The dragon seemed to agree. It launched itself forward and fell on all fours, trapping Hellboy beneath its stomach and crushing him down into the concrete. He gasped, tried to twist away, lost hold of the pistol. And then the dragon began to move across the esplanade, dragging Hellboy beneath it.

“Crap. Crap!” His jacket was ripped, his skin scored by the concrete, and the creature above him rumbled with something that could have been laughter. “You laughing at me, barbeque breath?”

The dragon stood and Hellboy immediately punched upward into its gut. It roared in pain and stumbled sway, its swinging tail catching Hellboy across the chest as it retreated. He went sprawling, and as he came to a stop he leaned over and picked up the pistol. “That’s convenient,” he said, firing at the dragon’s head. The bullet ricocheted from the heavy scales above its eye and winged off somewhere over Rio.

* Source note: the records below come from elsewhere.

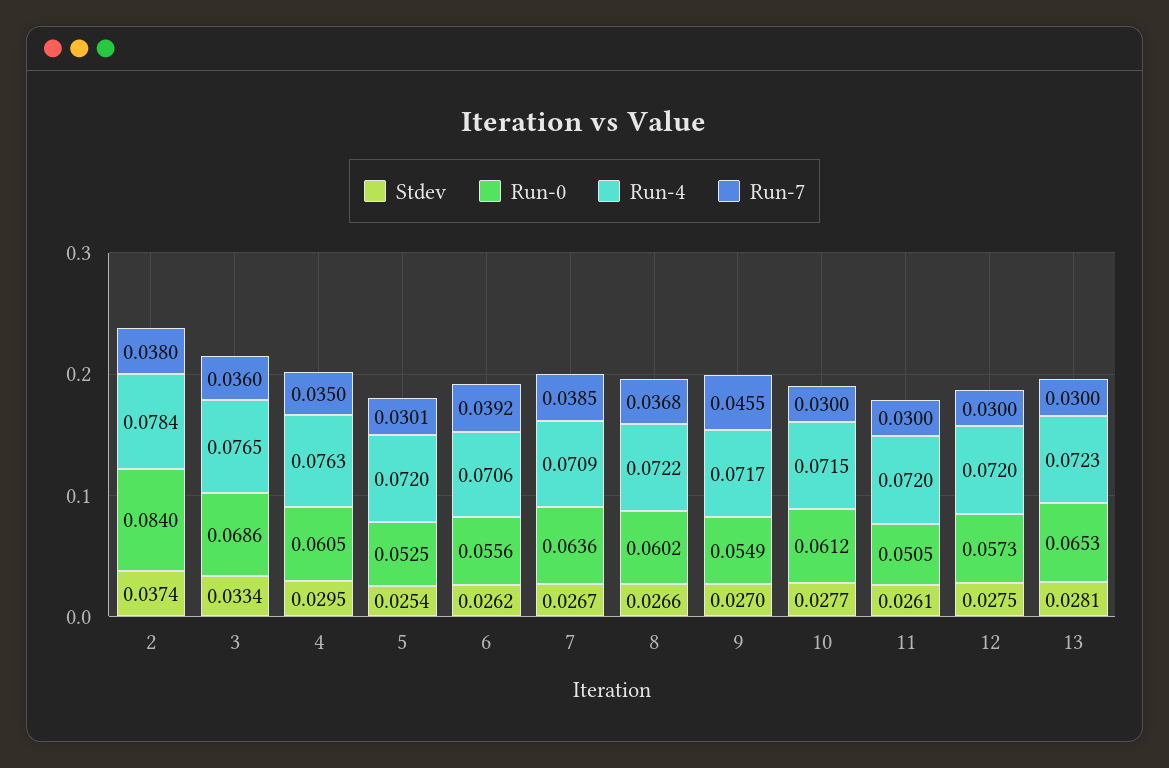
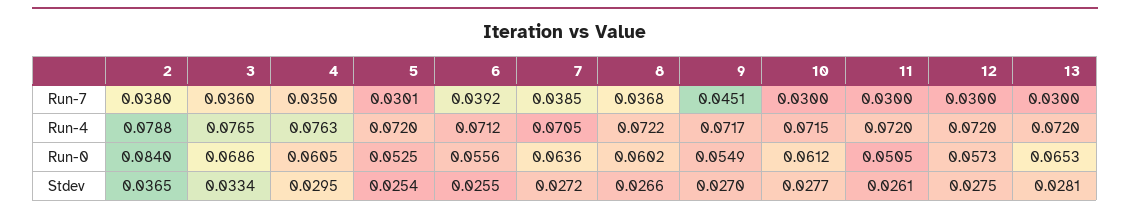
  {
    "Stdev": {
-     "2": 0.0374,
+     "2": 0.0365,
      "3": 0.0334,
      "4": 0.0295,
      "5": 0.0254,
-     "6": 0.0262,
+     "6": 0.0255,
-     "7": 0.0267,
+     "7": 0.0272,
      "8": 0.0266,
      "9": 0.027,
      "10": 0.0277,
      "11": 0.0261,
      "12": 0.0275,
      "13": 0.0281
    },
    "Run-0": {
      "2": 0.084,
      "3": 0.0686,
      "4": 0.0605,
      "5": 0.0525,
      "6": 0.0556,
      "7": 0.0636,
      "8": 0.0602,
      "9": 0.0549,
      "10": 0.0612,
      "11": 0.0505,
      "12": 0.0573,
      "13": 0.0653
    },
    "Run-4": {
-     "2": 0.0784,
+     "2": 0.0788,
      "3": 0.0765,
      "4": 0.0763,
      "5": 0.072,
-     "6": 0.0706,
+     "6": 0.0712,
-     "7": 0.0709,
+     "7": 0.0705,
      "8": 0.0722,
      "9": 0.0717,
      "10": 0.0715,
      "11": 0.072,
      "12": 0.072,
-     "13": 0.0723
+     "13": 0.072
    },
    "Run-7": {
      "2": 0.038,
      "3": 0.036,
      "4": 0.035,
      "5": 0.0301,
      "6": 0.0392,
      "7": 0.0385,
      "8": 0.0368,
-     "9": 0.0455,
+     "9": 0.0451,
      "10": 0.03,
      "11": 0.03,
      "12": 0.03,
      "13": 0.03
    }
  }

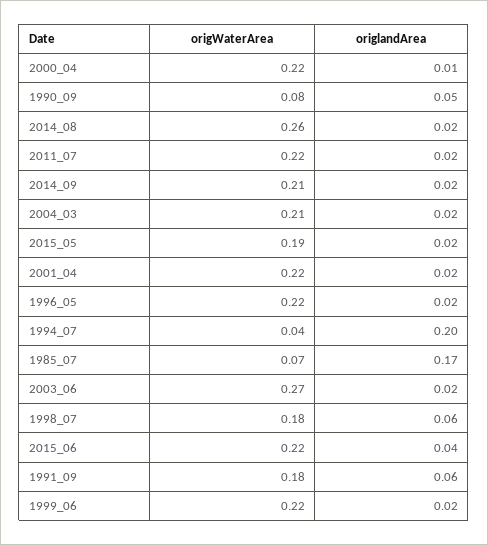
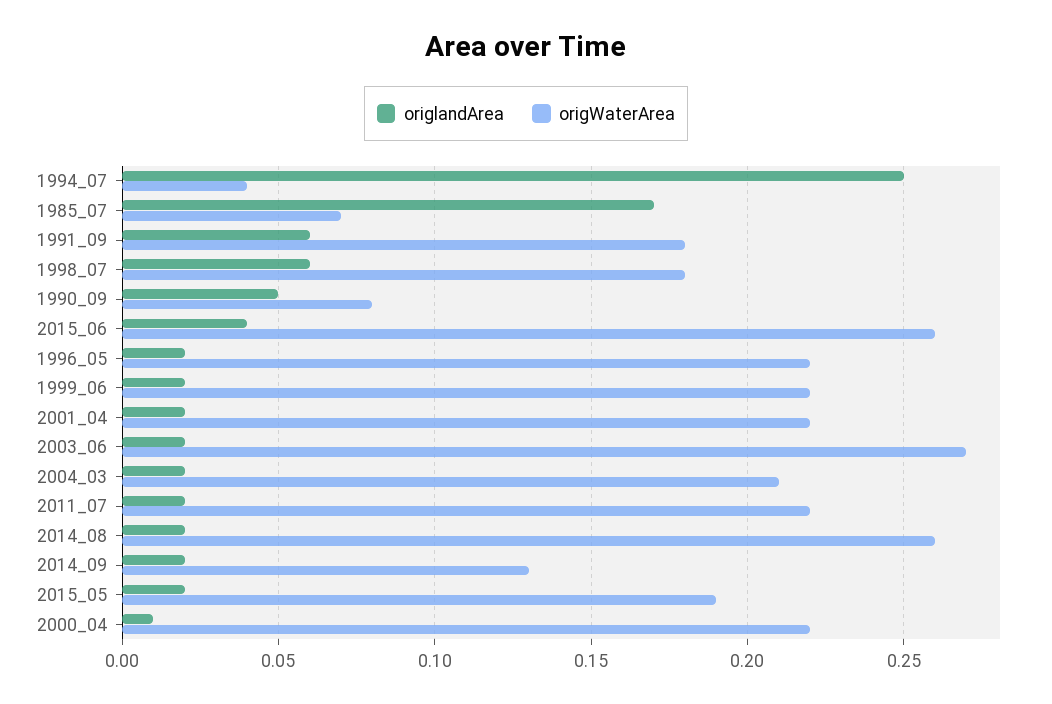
  {
    "origWaterArea": {
      "2000_04": 0.22,
      "1990_09": 0.08,
      "2014_08": 0.26,
      "2011_07": 0.22,
-     "2014_09": 0.21,
+     "2014_09": 0.13,
      "2004_03": 0.21,
      "2015_05": 0.19,
      "2001_04": 0.22,
      "1996_05": 0.22,
      "1994_07": 0.04,
      "1985_07": 0.07,
      "2003_06": 0.27,
      "1998_07": 0.18,
-     "2015_06": 0.22,
+     "2015_06": 0.26,
      "1991_09": 0.18,
      "1999_06": 0.22
    },
    "origlandArea": {
      "2000_04": 0.01,
      "1990_09": 0.05,
      "2014_08": 0.02,
      "2011_07": 0.02,
      "2014_09": 0.02,
      "2004_03": 0.02,
      "2015_05": 0.02,
      "2001_04": 0.02,
      "1996_05": 0.02,
-     "1994_07": 0.2,
+     "1994_07": 0.25,
      "1985_07": 0.17,
      "2003_06": 0.02,
      "1998_07": 0.06,
      "2015_06": 0.04,
      "1991_09": 0.06,
      "1999_06": 0.02
    }
  }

That really pissed off the giant worm.

This is turning bad, Hellboy thought. Before he could stand, the dragon snatched him up in one of its claws and launched itself over the edge of the parapet.

The ground dropped away beneath Hellboy. Still clasping the pistol in his left hand, he was now loathe to use it. Kill the dragon, fall a few hundred feet with ten tonnes of dead meat right above him … that did not appeal. And besides, there were houses down there, cars, parks and people. His only hope now was to wait and see whether this thing took him over open ground. Then, perhaps, a bullet in the spine.

Looking way, way down he could see Amelia’s Jeep parked in the station car park. He waved, almost laughed with the ridiculousness of the gesture, but he could not see whether the lecturer waved back.
The dragon flew hard and fast, and it took only a minute for the land beneath them to give way to sea. Now, Hellboy thought, this is when I can-

The dragon dropped him. They must have been quarter of a mile high.

Hellboy wanted to scream, but that way he’d lose the crushed cigarette in his mouth. He wanted to shoot, but his arms were pinwheeling in an attempt to keep himself upright as he fell. And he wanted, so much, to reach the water. Because he knew exactly what was coming next.

The dragon swept down at him and belched fire. Hellboy grimaced as the flames engulfed him, singeing his hair and goatee, stretching his skin, igniting his utility belt. When the flames guttered out the dragon was already diminishing into the distance.

Hellboy had time to draw one puff on his newly lit cigarette before he struck the surface of the bay.